Silent book

Argomento: Intraducibili
Autore: Dori Agrosì
Pubblicazione: 6 agosto 2025

Un testo è per forza di cose un viaggio immaginario, permette sin dalla prima frase se non addirittura dalla prima parola di accendere la fantasia.

Al contrario, un libro senza testo ma con immagini diventa un album illustrato o silent book, si apre a molteplici interpretazioni già al primo sguardo. Sì, è proprio al primo sguardo che risiede la forza dell’arte, il talento di un artista, la sua capacità di esprimersi e calibrare l’effetto della sua opera sulla percezione dello spettatore. Questa è la magia di un silent book, a patto che non ci sia alcun testo, semmai qualche didascalia scarna.

In entrambi i casi, il libro rimane un supporto meraviglioso, declinabile in mille modi. Potenzialmente rivolto ai giovanissimi a scopo pedagogico, ricreativo, didattico, il silent book ha il suo mercato di grande valore artistico anche per i grandi.

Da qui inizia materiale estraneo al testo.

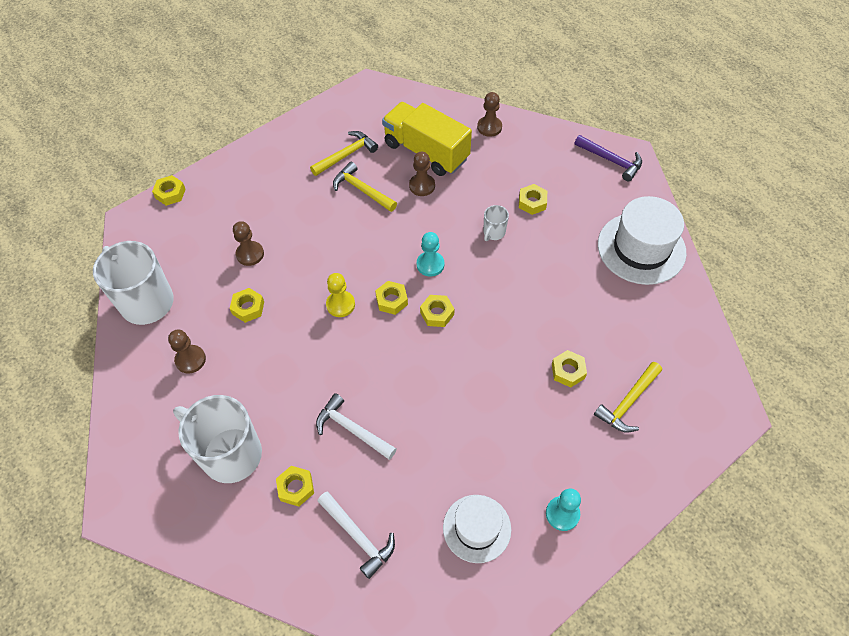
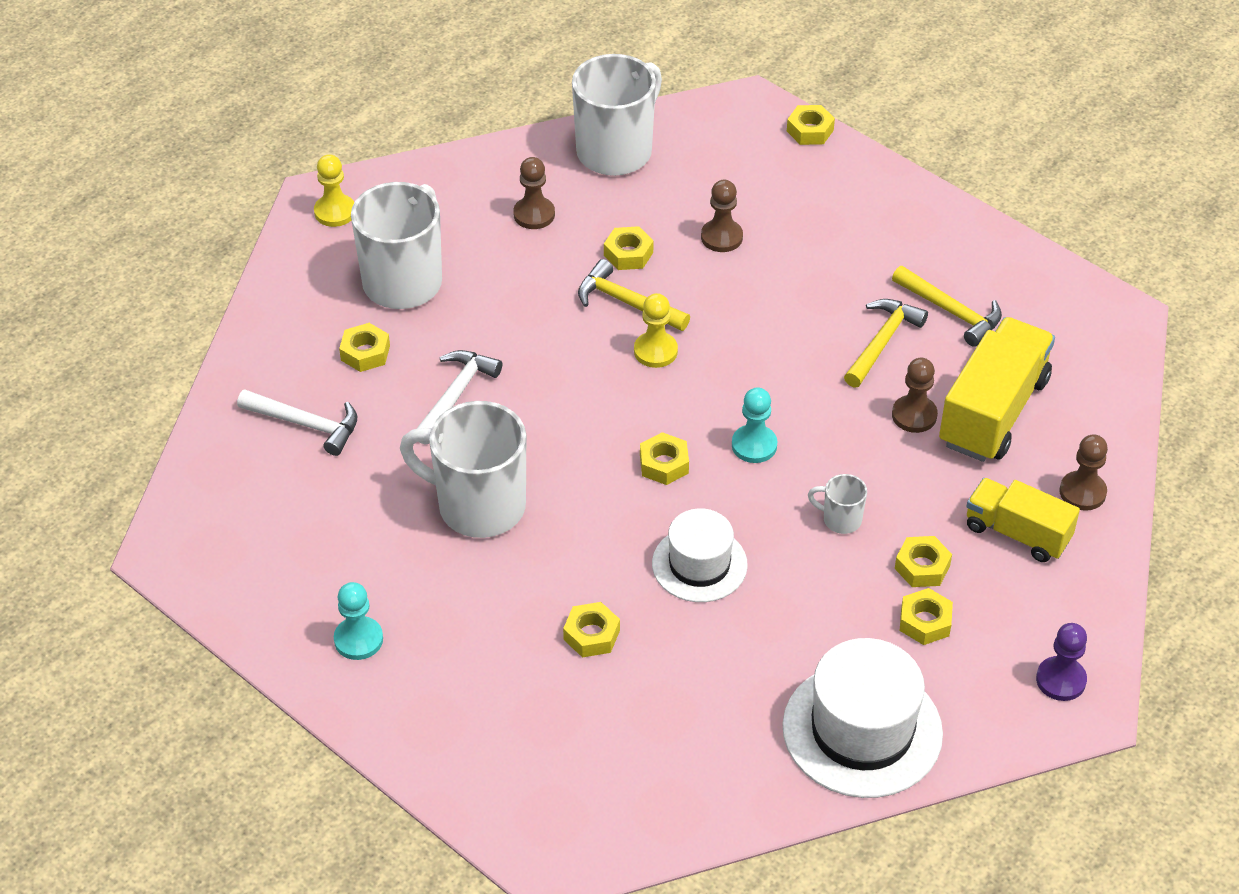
camera: 80 degrees right, 10 degrees down
white hammer [317,492,395,579] -> white hammer turned 105 degrees counterclockwise [237,389,357,456]
yellow nut [375,281,408,315] -> yellow nut moved to [900,588,953,645]
white hat [443,495,511,563] -> white hat moved to [652,508,748,602]
purple hammer [574,135,642,182] -> purple pawn [1036,623,1087,701]
yellow hammer [594,362,662,432] -> yellow hammer moved to [578,259,690,331]
none -> yellow pawn [314,154,354,227]
none -> white mug [400,401,526,538]
none -> yellow truck [966,478,1080,562]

Se posso fare un esempio, ne farò uno molto rappresentativo per me. Avevo comprato per curiosità un piccolo album, attratta dalle illustrazioni. Smoke, di John Berger, a quanto pare grande fumatore; un librino di appena 48 pagine, di grammatura leggermente cartonata per dare ragione alle belle illustrazioni a matita dell’artista turco Selçuk Demirel, suo amico e collaboratore, interprete delle didascalie di Berger (Il Saggiatore, 2016). Non propriamente silent perché c’è un minimo di testo a orientare il lettore, nell’indispensabile traduzione di Maria Nadotti. Comincia con uno sguardo benevolo se non addirittura nostalgico sul passato, attraversa viaggi, riunioni di lavoro e di famiglia, e approda nel presente. È di diversi anni fa, eppure mi capita ancora di sfogliarlo nel reparto «opere di consultazione», esattamente un po’ in giro per casa. Questo libro stacca sorrisi, consensi, riflessioni, in poche pagine l’autore esprime il suo punto di vista sul progresso, sui diritti, sui divieti, sulla spontaneità dell’amicizia, sulla convivialità, sulla storia. Da come eravamo a come siamo. Se eravamo più indulgenti prima, se siamo più politically correct adesso. Le illustrazioni dallo stile poetico concedono lunghe soste su ogni pagina. È un volumetto da gustare, mi ritrovo sempre a sfogliarlo con lentezza. Alle immagini di Smoke e alle didascalie dell’autore collego sempre un articolo di altrettanto tempo fa, uscito su The New Yorker, My life in smoke, di Garnett Kilberg Cohen. Il collegamento tra questi due capolavori è incredibile, di certo per il tratto personale e giocoso.

Lo stesso accade durante una mostra, rimaniamo più a lungo di fronte a un quadro che ci cattura. Poi proseguiamo lungo il percorso espositivo prendendo confidenza con l’immaginario poetico mentre scopriamo tela dopo tela la creatività, la particolarità, l’efficacia dell’artista.

Un silent book può essere anche e banalmente un album di fotografie, per esempio un album di famiglia. Forse adesso meno di moda, ma provate a sfogliarne uno tra quelli dei parenti, è un’esperienza patinata piacevole. Una volta ne avevamo tanti e tuttavia eravamo meno sommersi dalle immagini. Le fotografie erano preziose, avevano un valore unico, ricercato. Il fotografo lavorava in analogico, con l’artigianalità del cartaceo era un mestiere tattile. Oggi, è un mestiere totalmente digitale, portato a livelli esponenziali di sincerità e di alterazione.

Con i silent book siamo noi a interpretare le immagini, eventualmente a crearne il testo. Le immagini bussano alle nostre emozioni, aprono le porte a storie, personaggi, forme e colori vibranti, offrono riflessioni a ogni generazione e ogni pagina è una promessa di sogno.